Sharing this practice based on what was written in Ezra Bayda's latest book: The Authentic Life.
I am halfway thru it, it is very good, so go grab it at your nearest bookstore!
I am sharing this after sitting a one day intensive with Gregg Howard (another Charlotte Joko Beck's Dharma successor) who also shared about the 5 steps during his Dharma talk. This is a very important part of my own spiritual practice, I spoke about the 3 R in another post earlier (based on Ezra's wife's teaching and is a variant of this 5 step approach) and for past couple years, I have been using a variant of this approach to work with my emotional difficulties. I am grateful to Ezra's clarification of this approach in his latest book as well as grateful to Gregg for refreshing it during today's Dharma talk.

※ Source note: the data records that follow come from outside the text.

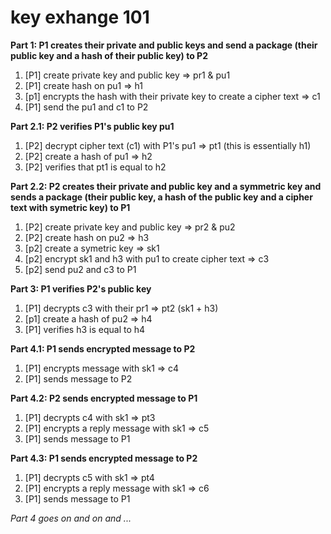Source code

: # key exhange 101

**Part 1: P1 creates their private and public keys and send a package (their public key and a hash of their public key) to P2**

1. [P1] create private key and public key => pr1 & pu1
2. [P1] create hash on pu1 => h1
3. [p1] encrypts the hash with their private key to create a cipher text => c1
4. [P1] send the pu1 and c1 to P2

**Part 2.1: P2 verifies P1's public key pu1**

1. [P2] decrypt cipher text (c1) with P1's pu1 => pt1 (this is essentially h1)
2. [P2] create a hash of pu1 => h2
3. [P2] verifies that pt1 is equal to h2

**Part 2.2: P2 creates their private and public key and a symmetric key and sends a package (their public key, a hash of the public key and a cipher text with symetric key) to P1**

1. [P2] create private key and public key => pr2 & pu2
2. [P2] create hash on pu2 => h3
3. [p2] create a symetric key => sk1
4. [p2] encrypt sk1 and h3 with pu1 to create cipher text => c3
5. [p2] send pu2 and c3 to P1

**Part 3: P1 verifies P2's public key**

1. [P1] decrypts c3 with their pr1 => pt2 (sk1 + h3)
2. [p1] create a hash of pu2 => h4
3. [P1] verifies h3 is equal to h4

**Part 4.1: P1 sends encrypted message to P2**

1. [P1] encrypts message with sk1 => c4
2. [P1] sends message to P2

**Part 4.2: P2 sends encrypted message to P1**

1. [P1] decrypts c4 with sk1 => pt3
2. [P1] encrypts a reply message with sk1 => c5
3. [P1] sends message to P1

**Part 4.3: P1 sends encrypted message to P2**

1. [P1] decrypts c5 with sk1 => pt4
2. [P1] encrypts a reply message with sk1 => c6
3. [P1] sends message to P1

*Part 4 goes on and on and ...*

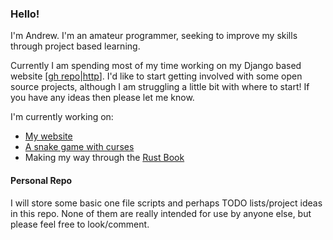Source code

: ### Hello! 
I'm Andrew. I'm an amateur programmer, seeking to improve my skills through project based learning.  

Currently I am spending most of my time working on my Django based website 
[[gh repo](https://github.com/anorthall/northall.me.uk)|[http](https://northall.me.uk)]. 
I'd like to start getting involved with some open source projects, although I am struggling a
little bit with where to start! If you have any ideas then please let me know.

I'm currently working on:

- [My website](https://github.com/anorthall/northall.me.uk)
- [A snake game with curses](https://github.com/anorthall/pysnake)
- Making my way through the [Rust Book](https://doc.rust-lang.org/book/)

#### Personal Repo
I will store some basic one file scripts and perhaps TODO lists/project ideas in this repo. None of them are really
intended for use by anyone else, but please feel free to look/comment.
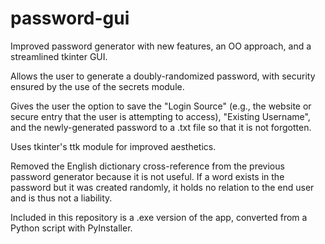 # password-gui

Improved password generator with new features, an OO approach, and a streamlined tkinter GUI.

Allows the user to generate a doubly-randomized password, with security ensured by the use of
the secrets module.

Gives the user the option to save the "Login Source" (e.g., the website or secure entry that the
user is attempting to access), "Existing Username", and the newly-generated password to a .txt file
so that it is not forgotten.

Uses tkinter's ttk module for improved aesthetics.

Removed the English dictionary cross-reference from the previous password generator because it is
not useful. If a word exists in the password but it was created randomly, it holds no relation to
the end user and is thus not a liability.

Included in this repository is a .exe version of the app, converted from a Python script with
PyInstaller.
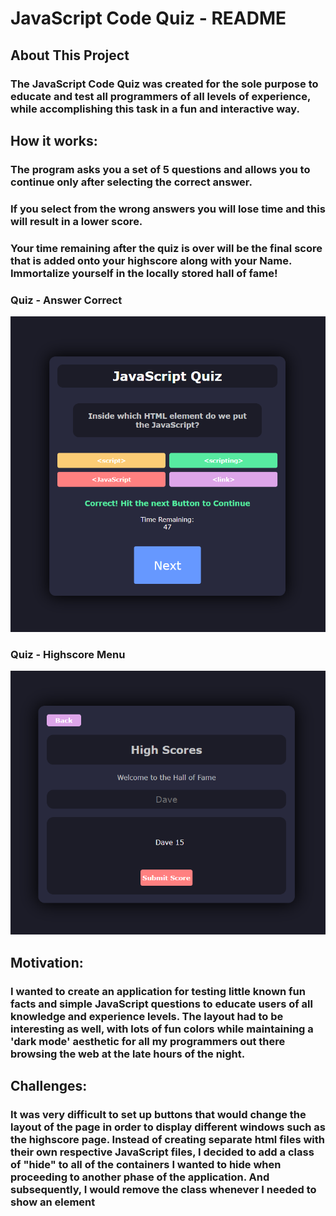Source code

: # JavaScript Code Quiz - README

## About This Project
### The JavaScript Code Quiz was created for the sole purpose to educate and test all programmers of all levels of experience, while accomplishing this task in a fun and interactive way.

## How it works:

### The program asks you a set of 5 questions and allows you to continue only after selecting the correct answer.
### If you select from the wrong answers you will lose time and this will result in a lower score.
### Your time remaining after the quiz is over will be the final score that is added onto your highscore along with your Name. Immortalize yourself in the locally stored hall of fame!

### Quiz - Answer Correct
![Alt text](./assets/pictures/javascript-quiz-answer-correct.PNG)

### Quiz - Highscore Menu
![Alt text](./assets/pictures/javascript-quiz-highscore-menu.PNG)

## Motivation:

### I wanted to create an application for testing little known fun facts and simple JavaScript questions to educate users of all knowledge and experience levels. The layout had to be interesting as well, with lots of fun colors while maintaining a 'dark mode' aesthetic for all my programmers out there browsing the web at the late hours of the night.

## Challenges:

### It was very difficult to set up buttons that would change the layout of the page in order to display different windows such as the highscore page. Instead of creating separate html files with their own respective JavaScript files, I decided to add a class of "hide" to all of the containers I wanted to hide when proceeding to another phase of the application. And subsequently, I would remove the class whenever I needed to show an element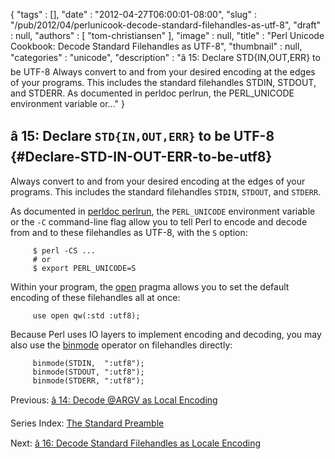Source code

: {
   "tags" : [],
   "date" : "2012-04-27T06:00:01-08:00",
   "slug" : "/pub/2012/04/perlunicook-decode-standard-filehandles-as-utf-8",
   "draft" : null,
   "authors" : [
      "tom-christiansen"
   ],
   "image" : null,
   "title" : "Perl Unicode Cookbook: Decode Standard Filehandles as UTF-8",
   "thumbnail" : null,
   "categories" : "unicode",
   "description" : "â 15: Declare STD{IN,OUT,ERR} to be UTF-8 Always convert to and from your desired encoding at the edges of your programs. This includes the standard filehandles STDIN, STDOUT, and STDERR. As documented in perldoc perlrun, the PERL_UNICODE environment variable or..."
}





â 15: Declare `STD{IN,OUT,ERR}` to be UTF-8 {#Declare-STD-IN-OUT-ERR-to-be-utf8}
-------------------------------------------

Always convert to and from your desired encoding at the edges of your
programs. This includes the standard filehandles `STDIN`, `STDOUT`, and
`STDERR`.

As documented in [perldoc
perlrun](http://perldoc.perl.org/perlrun.html), the `PERL_UNICODE`
environment variable or the `-C` command-line flag allow you to tell
Perl to encode and decode from and to these filehandles as UTF-8, with
the `S` option:

         $ perl -CS ...
         # or
         $ export PERL_UNICODE=S

Within your program, the [open](http://perldoc.perl.org/open.html)
pragma allows you to set the default encoding of these filehandles all
at once:

         use open qw(:std :utf8);

Because Perl uses IO layers to implement encoding and decoding, you may
also use the [binmode](http://perldoc.perl.org/perlfunc.html#binmode)
operator on filehandles directly:

         binmode(STDIN,  ":utf8");
         binmode(STDOUT, ":utf8");
         binmode(STDERR, ":utf8");

Previous: [â 14: Decode @ARGV as Local
Encoding](/media/_pub_2012_04_perlunicook-decode-standard-filehandles-as-utf-8/perlunicookbook-decode-argv-as-local-encoding.html)

Series Index: [The Standard
Preamble](/media/_pub_2012_04_perlunicook-decode-standard-filehandles-as-utf-8/perlunicook-standard-preamble.html)

Next: [â 16: Decode Standard Filehandles as Locale
Encoding](/media/_pub_2012_04_perlunicook-decode-standard-filehandles-as-utf-8/perlunicook-decode-standard-filehandles-as-locale-encoding.html)


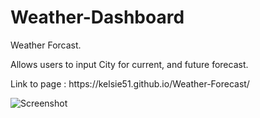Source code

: # Weather-Dashboard
</p> Weather Forcast.
</P> Allows users to input City for current, and future forecast.

</p> Link to  page : https://kelsie51.github.io/Weather-Forecast/ <p>
  
![Screenshot](/03-javascript-homework-demo.png)

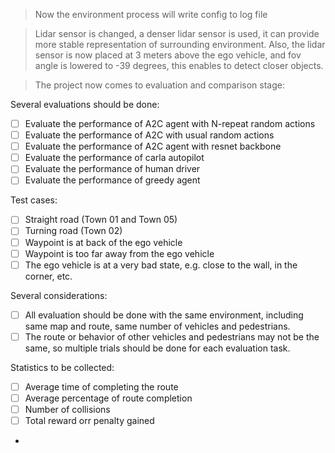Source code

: > Now the environment process will write config to log file

> Lidar sensor is changed, a denser lidar sensor is used, it can provide more stable representation of surrounding 
> environment. Also, the lidar sensor is now placed at 3 meters above the ego vehicle, and fov angle is lowered to 
> -39 degrees, this enables to detect closer objects.

> The project now comes to evaluation and comparison stage:

Several evaluations should be done:

- [ ] Evaluate the performance of A2C agent with N-repeat random actions
- [ ] Evaluate the performance of A2C with usual random actions
- [ ] Evaluate the performance of A2C agent with resnet backbone
- [ ] Evaluate the performance of carla autopilot
- [ ] Evaluate the performance of human driver
- [ ] Evaluate the performance of greedy agent

Test cases:
- [ ] Straight road (Town 01 and Town 05)
- [ ] Turning road (Town 02)
- [ ] Waypoint is at back of the ego vehicle
- [ ] Waypoint is too far away from the ego vehicle
- [ ] The ego vehicle is at a very bad state, e.g. close to the wall, in the corner, etc.

Several considerations:

- [ ] All evaluation should be done with the same environment, including same map and route, same number of vehicles
      and pedestrians.
- [ ] The route or behavior of other vehicles and pedestrians may not be the same, so multiple trials should be done 
      for each evaluation task.

Statistics to be collected:

- [ ] Average time of completing the route
- [ ] Average percentage of route completion
- [ ] Number of collisions
- [ ] Total reward orr penalty gained
- 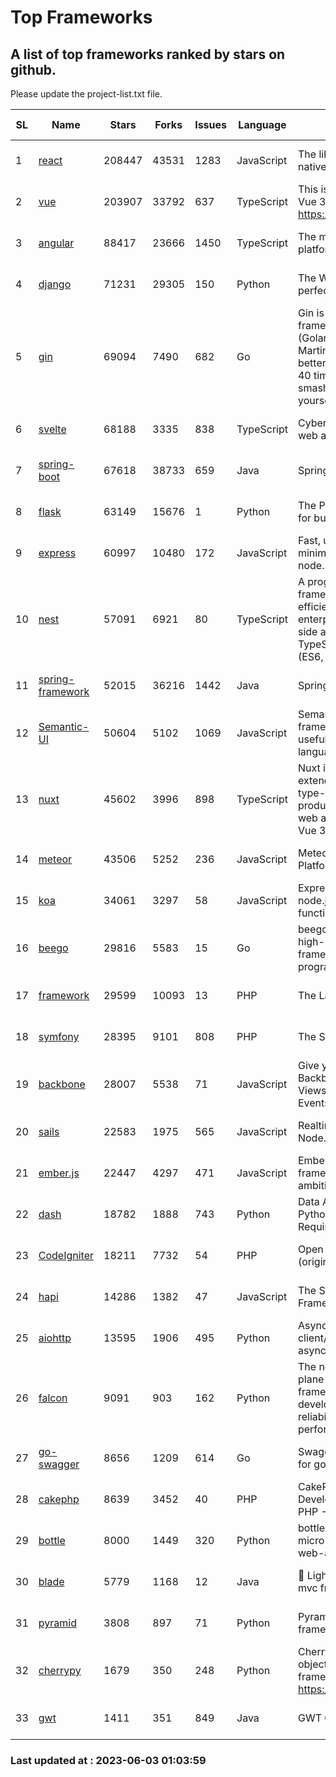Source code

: # Top Frameworks
## A list of top frameworks ranked by stars on github.  
Please update the project-list.txt file.

| SL| Name  | Stars| Forks| Issues | Language | Description | Last Commit |
| --| ------| -----| ---- | ------ | -------- | ----------- | ----------- |
| 1 | [react](https://github.com/facebook/react) | 208447 | 43531 | 1283 | JavaScript | The library for web and native user interfaces | 2023-06-01 20:34:36 |
| 2 | [vue](https://github.com/vuejs/vue) | 203907 | 33792 | 637 | TypeScript | This is the repo for Vue 2. For Vue 3, go to https://github.com/vuejs/core | 2023-04-27 09:43:19 |
| 3 | [angular](https://github.com/angular/angular) | 88417 | 23666 | 1450 | TypeScript | The modern web developer’s platform | 2023-06-02 21:07:18 |
| 4 | [django](https://github.com/django/django) | 71231 | 29305 | 150 | Python | The Web framework for perfectionists with deadlines. | 2023-06-02 18:57:41 |
| 5 | [gin](https://github.com/gin-gonic/gin) | 69094 | 7490 | 682 | Go | Gin is a HTTP web framework written in Go (Golang). It features a Martini-like API with much better performance -- up to 40 times faster. If you need smashing performance, get yourself some Gin. | 2023-06-01 02:26:20 |
| 6 | [svelte](https://github.com/sveltejs/svelte) | 68188 | 3335 | 838 | TypeScript | Cybernetically enhanced web apps | 2023-05-09 18:01:56 |
| 7 | [spring-boot](https://github.com/spring-projects/spring-boot) | 67618 | 38733 | 659 | Java | Spring Boot | 2023-06-02 14:35:34 |
| 8 | [flask](https://github.com/pallets/flask) | 63149 | 15676 | 1 | Python | The Python micro framework for building web applications. | 2023-06-01 18:49:16 |
| 9 | [express](https://github.com/expressjs/express) | 60997 | 10480 | 172 | JavaScript | Fast, unopinionated, minimalist web framework for node. | 2023-03-14 02:59:15 |
| 10 | [nest](https://github.com/nestjs/nest) | 57091 | 6921 | 80 | TypeScript | A progressive Node.js framework for building efficient, scalable, and enterprise-grade server-side applications on top of TypeScript & JavaScript (ES6, ES7, ES8) 🚀 | 2023-05-29 06:29:34 |
| 11 | [spring-framework](https://github.com/spring-projects/spring-framework) | 52015 | 36216 | 1442 | Java | Spring Framework | 2023-06-02 21:30:04 |
| 12 | [Semantic-UI](https://github.com/Semantic-Org/Semantic-UI) | 50604 | 5102 | 1069 | JavaScript | Semantic is a UI component framework based around useful principles from natural language. | 2023-01-11 17:05:32 |
| 13 | [nuxt](https://github.com/nuxt/nuxt) | 45602 | 3996 | 898 | TypeScript | Nuxt is an intuitive and extendable way to create type-safe, performant and production-grade full-stack web apps and websites with Vue 3. | 2023-06-02 19:35:13 |
| 14 | [meteor](https://github.com/meteor/meteor) | 43506 | 5252 | 236 | JavaScript | Meteor, the JavaScript App Platform | 2023-06-01 19:53:32 |
| 15 | [koa](https://github.com/koajs/koa) | 34061 | 3297 | 58 | JavaScript | Expressive middleware for node.js using ES2017 async functions | 2023-05-17 07:50:49 |
| 16 | [beego](https://github.com/beego/beego) | 29816 | 5583 | 15 | Go | beego is an open-source, high-performance web framework for the Go programming language. | 2023-05-27 06:33:32 |
| 17 | [framework](https://github.com/laravel/framework) | 29599 | 10093 | 13 | PHP | The Laravel Framework. | 2023-06-02 21:21:37 |
| 18 | [symfony](https://github.com/symfony/symfony) | 28395 | 9101 | 808 | PHP | The Symfony PHP framework | 2023-06-02 15:19:46 |
| 19 | [backbone](https://github.com/jashkenas/backbone) | 28007 | 5538 | 71 | JavaScript | Give your JS App some Backbone with Models, Views, Collections, and Events | 2023-01-04 11:09:21 |
| 20 | [sails](https://github.com/balderdashy/sails) | 22583 | 1975 | 565 | JavaScript | Realtime MVC Framework for Node.js | 2023-05-19 21:35:57 |
| 21 | [ember.js](https://github.com/emberjs/ember.js) | 22447 | 4297 | 471 | JavaScript | Ember.js - A JavaScript framework for creating ambitious web applications | 2023-05-22 20:09:35 |
| 22 | [dash](https://github.com/plotly/dash) | 18782 | 1888 | 743 | Python | Data Apps & Dashboards for Python. No JavaScript Required. | 2023-05-31 15:42:32 |
| 23 | [CodeIgniter](https://github.com/bcit-ci/CodeIgniter) | 18211 | 7732 | 54 | PHP | Open Source PHP Framework (originally from EllisLab) | 2023-04-07 17:57:13 |
| 24 | [hapi](https://github.com/hapijs/hapi) | 14286 | 1382 | 47 | JavaScript | The Simple, Secure Framework Developers Trust | 2023-04-24 22:09:20 |
| 25 | [aiohttp](https://github.com/aio-libs/aiohttp) | 13595 | 1906 | 495 | Python | Asynchronous HTTP client/server framework for asyncio and Python | 2023-05-27 11:44:57 |
| 26 | [falcon](https://github.com/falconry/falcon) | 9091 | 903 | 162 | Python | The no-magic web data plane API and microservices framework for Python developers, with a focus on reliability, correctness, and performance at scale. | 2023-05-25 17:04:58 |
| 27 | [go-swagger](https://github.com/go-swagger/go-swagger) | 8656 | 1209 | 614 | Go | Swagger 2.0 implementation for go | 2023-05-19 23:30:56 |
| 28 | [cakephp](https://github.com/cakephp/cakephp) | 8639 | 3452 | 40 | PHP | CakePHP: The Rapid Development Framework for PHP - Official Repository | 2023-05-26 17:43:32 |
| 29 | [bottle](https://github.com/bottlepy/bottle) | 8000 | 1449 | 320 | Python | bottle.py is a fast and simple micro-framework for python web-applications. | 2022-09-05 15:24:52 |
| 30 | [blade](https://github.com/lets-blade/blade) | 5779 | 1168 | 12 | Java | :rocket: Lightning fast and elegant mvc framework for Java8 | 2022-05-10 12:38:06 |
| 31 | [pyramid](https://github.com/Pylons/pyramid) | 3808 | 897 | 71 | Python | Pyramid - A Python web framework | 2023-05-11 06:49:29 |
| 32 | [cherrypy](https://github.com/cherrypy/cherrypy) | 1679 | 350 | 248 | Python | CherryPy is a pythonic, object-oriented HTTP framework.      https://cherrypy.dev | 2023-05-04 23:04:12 |
| 33 | [gwt](https://github.com/gwtproject/gwt) | 1411 | 351 | 849 | Java | GWT Open Source Project | 2023-05-18 18:06:15 |

### Last updated at : 2023-06-03 01:03:59
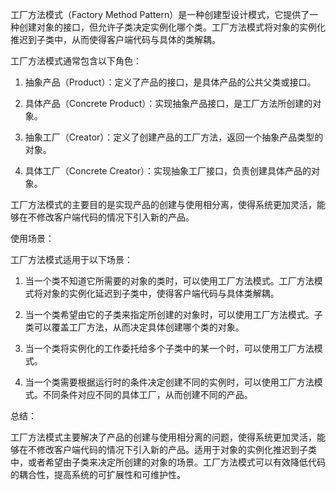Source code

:工厂方法模式（Factory Method Pattern）是一种创建型设计模式，它提供了一种创建对象的接口，但允许子类决定实例化哪个类。工厂方法模式将对象的实例化推迟到子类中，从而使得客户端代码与具体的类解耦。

工厂方法模式通常包含以下角色：

1. 抽象产品（Product）：定义了产品的接口，是具体产品的公共父类或接口。

2. 具体产品（Concrete Product）：实现抽象产品接口，是工厂方法所创建的对象。

3. 抽象工厂（Creator）：定义了创建产品的工厂方法，返回一个抽象产品类型的对象。

4. 具体工厂（Concrete Creator）：实现抽象工厂接口，负责创建具体产品的对象。

工厂方法模式的主要目的是实现产品的创建与使用相分离，使得系统更加灵活，能够在不修改客户端代码的情况下引入新的产品。

使用场景：

工厂方法模式适用于以下场景：

1. 当一个类不知道它所需要的对象的类时，可以使用工厂方法模式。工厂方法模式将对象的实例化延迟到子类中，使得客户端代码与具体类解耦。

2. 当一个类希望由它的子类来指定所创建的对象时，可以使用工厂方法模式。子类可以覆盖工厂方法，从而决定具体创建哪个类的对象。

3. 当一个类将实例化的工作委托给多个子类中的某一个时，可以使用工厂方法模式。

4. 当一个类需要根据运行时的条件决定创建不同的实例时，可以使用工厂方法模式。不同条件对应不同的具体工厂，从而创建不同的产品。

总结：

工厂方法模式主要解决了产品的创建与使用相分离的问题，使得系统更加灵活，能够在不修改客户端代码的情况下引入新的产品。适用于对象的实例化推迟到子类中，或者希望由子类来决定所创建的对象的场景。工厂方法模式可以有效降低代码的耦合性，提高系统的可扩展性和可维护性。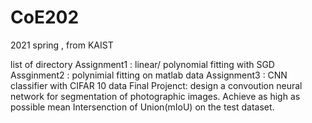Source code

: # CoE202
2021 spring <Fundamentals of Artigicial Intelligence>, from KAIST

list of directory
  Assignment1 : linear/ polynomial fitting with SGD
  Assginment2 : polynimial fitting on matlab data
  Assignment3 : CNN classifier with CIFAR 10 data
  Final Projenct: design a convoution neural network for segmentation of photographic images. Achieve as high as possible mean Intersenction of Union(mIoU) on the test dataset. 
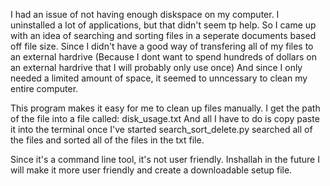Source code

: 
I had an issue of not having enough diskspace on my computer. 
I uninstalled a lot of applications, but that didn't seem tp help. 
So I came up with an idea of searching and sorting files in a seperate documents based off file size.
Since I didn't have a good way of transfering all of my files to an external hardrive (Because I dont want to spend hundreds of dollars on an external hardrive that I will probably only use once)
And since I only needed a limited amount of space, it seemed to unncessary to clean my entire computer. 

This program makes it easy for me to clean up files manually. 
I get the path of the file into a file called: disk_usage.txt
And all I have to do is copy paste it into the terminal once I've started search_sort_delete.py searched all of the files and sorted all of the files in the txt file.

Since it's a command line tool, it's not user friendly. Inshallah in the future I will make it more user friendly and create a downloadable setup file.
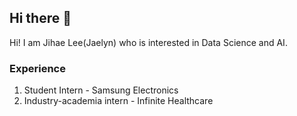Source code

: ## Hi there 👋
Hi! I am Jihae Lee(Jaelyn) who is interested in Data Science and AI. 


### Experience
1. Student Intern - Samsung Electronics
2. Industry-academia intern - Infinite Healthcare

When emotional difficulty arise...
1. Notice it! From my own experience, recognising it is not necessarily an easy task. Sometimes anger outbursts come and go without any light of awareness being shine on it at all. It is also during such times that I realise the extent of my "waking sleep".
2. Seeing it as our path. This is about overcoming our resistance to practice. Our habitual energies can be so strong that we might choose to wallow in our anger rather than to seeing it as our practice. I also find myself many a times stuck at this stage, noticing but choosing to continue to wallow in my vexations. Another realisation of the extent of my "waking sleep".
3. Clarifying our beliefs. Getting this far is quite an achievement. Sometimes asking "how is it supposed to be?" shines light on where I am stuck. Other times this stage may be just a realisation of "its xxx again." where I catch myself playing out some of my "favourite tunes". Sometimes it is not so clear. In any case, from my experience, it is important not to get stuck at this stage as it may mean more ruminating which adds fuel to the fire of the emotion.
4. Experiencing. What I see as the most important step. At this stage we move beyond the thinking mind and return to feeling the physical energy of the emotion. When the emotion is intense, it can be quite difficult to stay present with the physical sensations. But when I am to do so, to fully experience the emotion such as anger, the energy usually dissipates. For more intense emotions, it may not dissipate, but definitely I can feel the energy becoming more porous and more workable.
5. Letting go. The whole process is about letting go of the emotion. But to say to me "let go" when I am caught up in an emotional storm is unlikely to be very useful! We want to let go but we cannot. So this is where this 5 step comes into play. It can truly help us to let go of vexations in our life. While I am still very much a beginner in this practice, but having tasted some of the lower hanging fruits, I must say that this has become one of my primary practices.
May all of us continue to enjoy our practice and be well and happy.